Commented by wara0616 at 2017-01-22 23:42
TOMOさん 今晩は。
迅速なレポートありがとうございます。最近は地方でもカタログが出回るのが早くなって、現在”にらめっこ”中です。
でも、新製品で欲しい物は、そんなにありませんね。むしろカタログ落ちした物の方が恋しいという感じです。
そうそう、「TOUGH&WASHロッドケース SLIM RC-073I」、今年こそは買おうと思っていたんですが…残念です。
Commented by scott1091 at 2017-01-23 21:35
wara0616さん、こんばんは。
喪中にもかかわらず、新年のあいさつ申し訳ありません。
ご容赦頂ければ幸甚です。

中身のないインプレですが、雰囲気が伝われば何よりです。

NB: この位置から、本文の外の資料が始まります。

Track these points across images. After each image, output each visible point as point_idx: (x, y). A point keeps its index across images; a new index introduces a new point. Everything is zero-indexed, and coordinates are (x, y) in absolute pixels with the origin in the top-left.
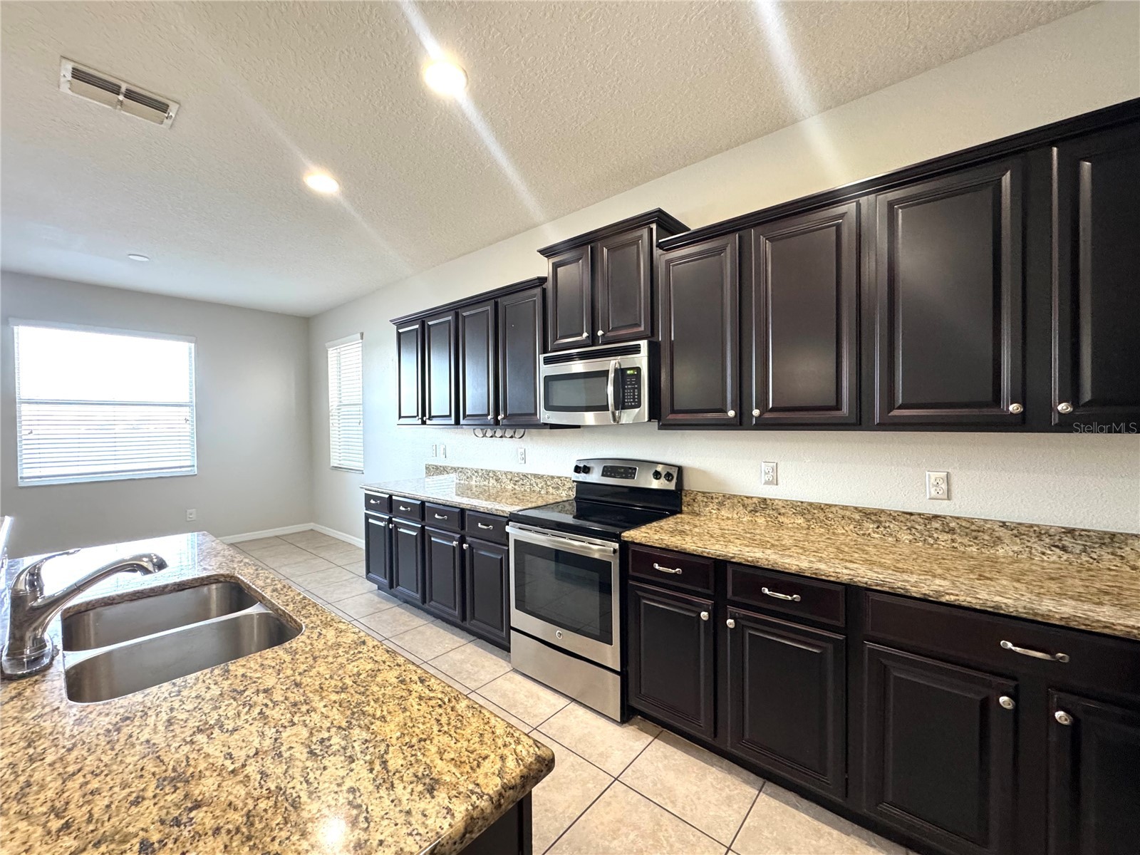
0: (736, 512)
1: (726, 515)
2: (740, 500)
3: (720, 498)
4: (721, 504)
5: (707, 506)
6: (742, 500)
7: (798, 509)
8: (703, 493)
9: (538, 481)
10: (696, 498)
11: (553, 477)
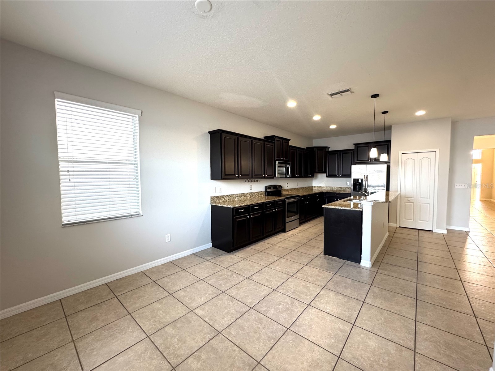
9: (257, 193)
11: (260, 192)
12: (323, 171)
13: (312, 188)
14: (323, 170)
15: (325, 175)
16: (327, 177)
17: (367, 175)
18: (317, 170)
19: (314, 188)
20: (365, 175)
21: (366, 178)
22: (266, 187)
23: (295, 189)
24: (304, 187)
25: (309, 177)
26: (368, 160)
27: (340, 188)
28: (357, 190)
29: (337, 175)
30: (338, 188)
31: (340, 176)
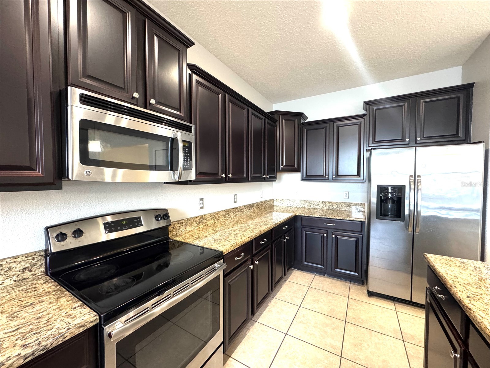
0: (192, 226)
1: (189, 230)
2: (194, 220)
3: (186, 222)
4: (186, 225)
5: (180, 229)
6: (195, 219)
7: (212, 216)
8: (178, 221)
10: (174, 226)
12: (296, 166)
13: (272, 203)
14: (294, 166)
15: (298, 175)
16: (303, 179)
17: (419, 176)
18: (282, 165)
19: (275, 203)
20: (411, 176)
21: (415, 181)
22: (47, 229)
23: (227, 212)
24: (253, 204)
25: (265, 180)
26: (403, 139)
27: (329, 205)
28: (388, 216)
29: (327, 176)
30: (326, 203)
31: (334, 179)
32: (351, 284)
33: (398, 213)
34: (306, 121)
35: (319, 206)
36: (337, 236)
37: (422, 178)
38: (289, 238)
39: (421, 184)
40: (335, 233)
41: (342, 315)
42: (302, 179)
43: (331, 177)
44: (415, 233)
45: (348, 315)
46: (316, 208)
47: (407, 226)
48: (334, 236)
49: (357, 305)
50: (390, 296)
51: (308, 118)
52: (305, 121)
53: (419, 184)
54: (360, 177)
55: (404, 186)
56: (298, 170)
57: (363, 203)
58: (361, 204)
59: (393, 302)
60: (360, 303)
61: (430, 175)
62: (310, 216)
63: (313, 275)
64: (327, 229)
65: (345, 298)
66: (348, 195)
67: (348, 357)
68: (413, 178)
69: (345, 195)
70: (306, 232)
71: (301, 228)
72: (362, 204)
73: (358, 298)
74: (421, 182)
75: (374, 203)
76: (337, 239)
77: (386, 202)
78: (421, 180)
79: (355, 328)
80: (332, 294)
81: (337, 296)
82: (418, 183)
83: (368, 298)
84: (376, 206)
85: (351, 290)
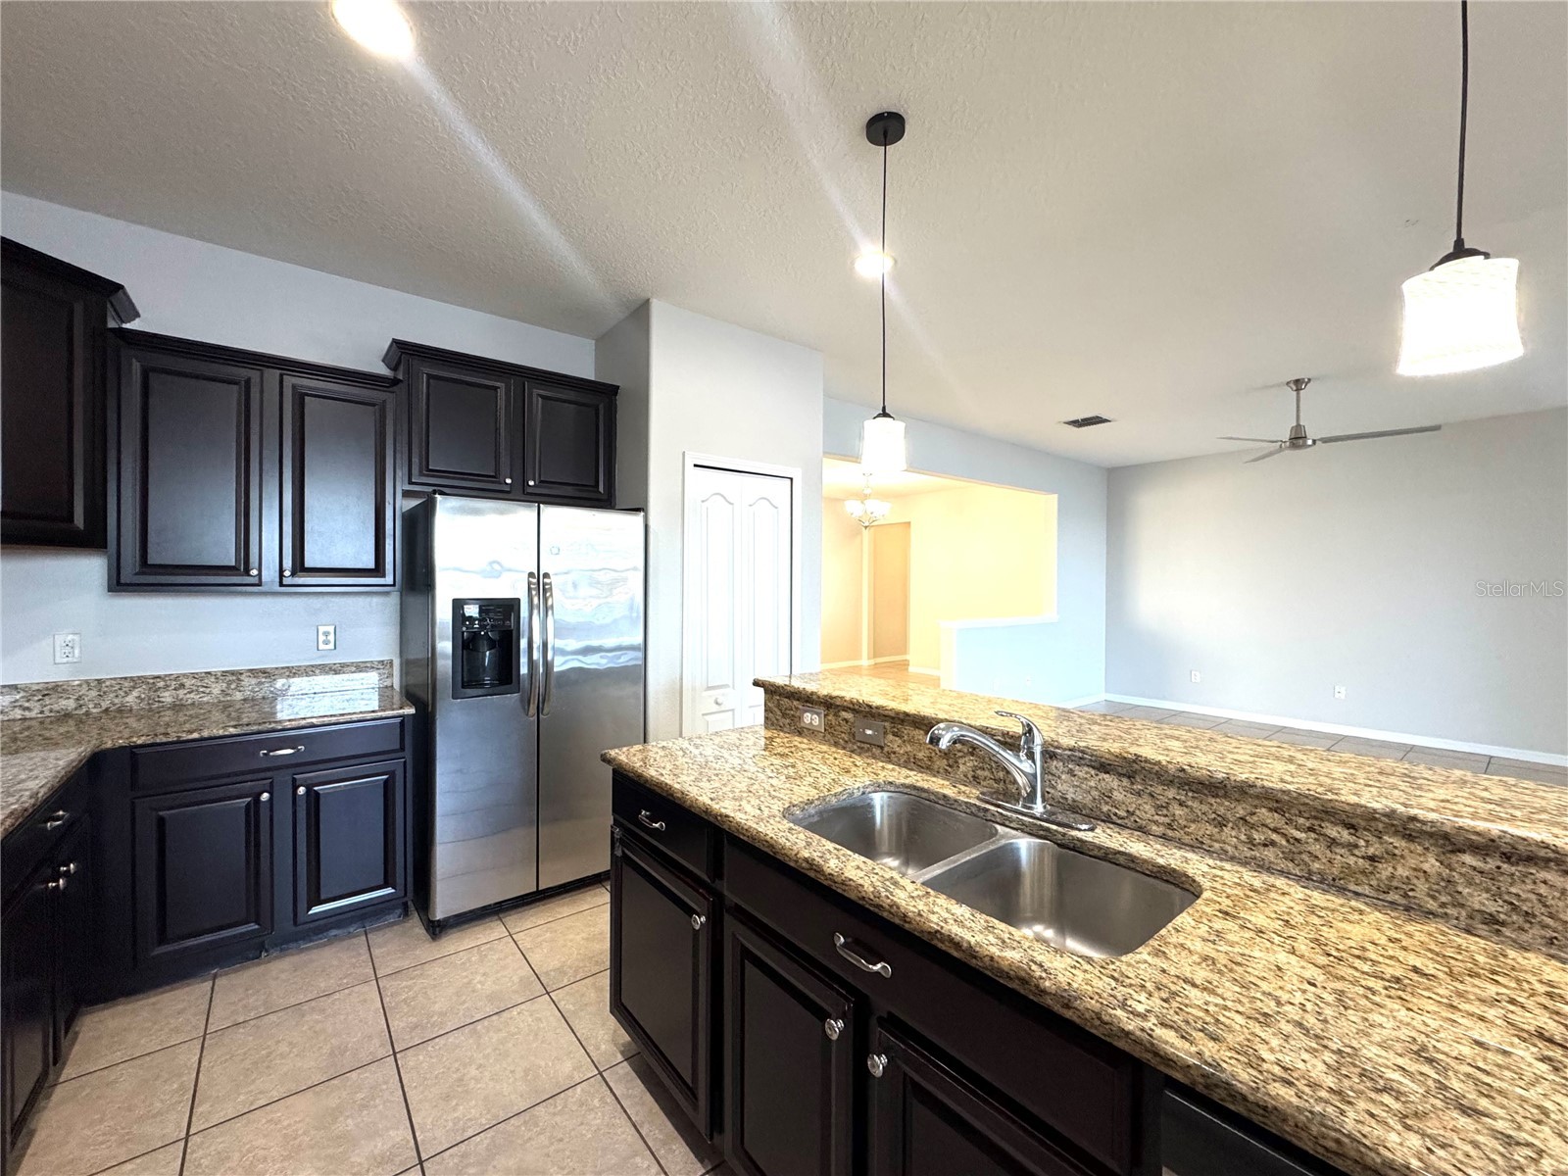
12: (80, 522)
14: (71, 518)
15: (91, 568)
17: (546, 575)
20: (531, 575)
21: (540, 584)
26: (496, 477)
27: (254, 681)
28: (481, 685)
29: (254, 572)
30: (242, 677)
31: (285, 582)
32: (369, 936)
33: (506, 674)
34: (124, 326)
35: (208, 691)
36: (316, 788)
37: (554, 580)
38: (76, 867)
39: (551, 595)
40: (306, 779)
41: (376, 1041)
42: (118, 583)
43: (270, 573)
44: (541, 716)
45: (396, 1031)
46: (190, 701)
47: (526, 702)
48: (302, 790)
49: (410, 983)
50: (490, 905)
51: (137, 315)
52: (123, 322)
53: (548, 594)
54: (384, 576)
55: (518, 600)
56: (90, 540)
57: (386, 658)
58: (379, 662)
59: (496, 917)
60: (418, 972)
61: (566, 573)
62: (185, 737)
63: (206, 981)
64: (269, 774)
65: (365, 988)
66: (331, 638)
67: (441, 1143)
68: (535, 581)
69: (322, 638)
70: (161, 813)
71: (133, 803)
72: (383, 661)
73: (406, 964)
74: (551, 589)
75: (445, 656)
76: (313, 798)
77: (476, 649)
78: (550, 584)
79: (430, 1049)
80: (313, 1003)
81: (336, 996)
82: (544, 589)
83: (434, 944)
84: (450, 662)
85: (376, 952)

小物類は確実に、古いものの方が作りが良いのはフライ関連と同じ。最近は新製品が期待できないので、昨年は増水で川に入れなかったことがあったので、観光を兼ねて「身の上相談所」本店に初めて行きました。

「TOUGH&WASH」は岐阜の某店に2本あったという情報を受けて電話をしましたが、すでに売り切れ。この時点でもう諦めていましたが、富山の釣具店を巡っていたら1本だけ見つけることができました。他にもネットでポチッして、入荷未定の返事が多くて困っています。